PROBLEM TO WORK ON —
The answer must be a single number: the count of lines in the data below that hold the word "مازندران".

RECORDS FOR PROCESSING —
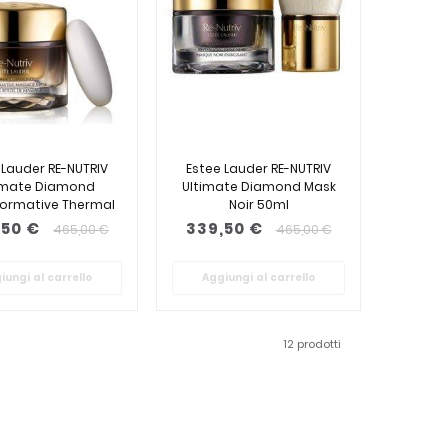
 Lauder RE-NUTRIV
Estee Lauder RE-NUTRIV
imate Diamond
Ultimate Diamond Mask
ormative Thermal
Noir 50ml
Ritual...
,50 €
339,50 €
465,00 €
465,00 €
iungi al carrello
Aggiungi al carrello
12 prodotti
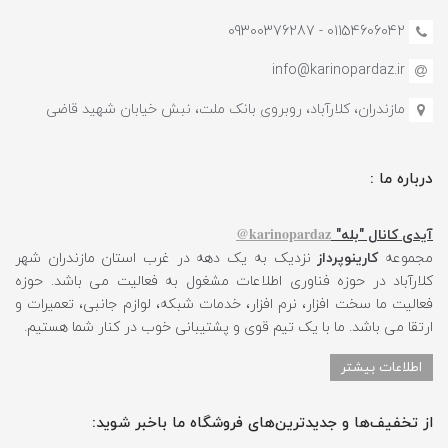
01154606042 - 09300376287
info@karinopardaz.ir
مازندران، کلارآباد، روبروی بانک ملت، نبش خیابان شهید قاضی
درباره ما :
karinopardaz@
آیدی کانال "بله"
مجموعه
کارینوپرداز
نزدیک به یک دهه در غرب استان مازندران شهر
کلارآباد در حوزه فناوری اطلاعات مشغول به فعالیت می باشد. حوزه
فعالیت ما سخت افزار، نرم افزار، خدمات شبکه، لوازم جانبی، تعمیرات و
ارتقا می باشد. ما با یک تیم قوی و پشتیبانی خوب در کنار شما هستیم.
اطلاعات بیشتر
از تخفیف‌ها و جدیدترین‌های فروشگاه ما باخبر شوید:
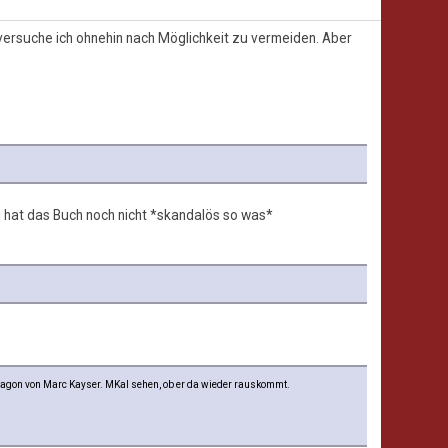
 versuche ich ohnehin nach Möglichkeit zu vermeiden. Aber
i hat das Buch noch nicht *skandalös so was*
exagon von Marc Kayser. MKal sehen, ob er da wieder rauskommt.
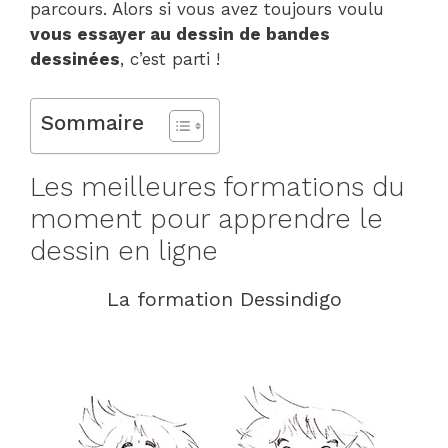
parcours. Alors si vous avez toujours voulu
vous essayer au dessin de bandes
dessinées
, c’est parti !
Sommaire
Les meilleures formations du
moment pour apprendre le
dessin en ligne
La formation Dessindigo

TASK OUTPUT —
2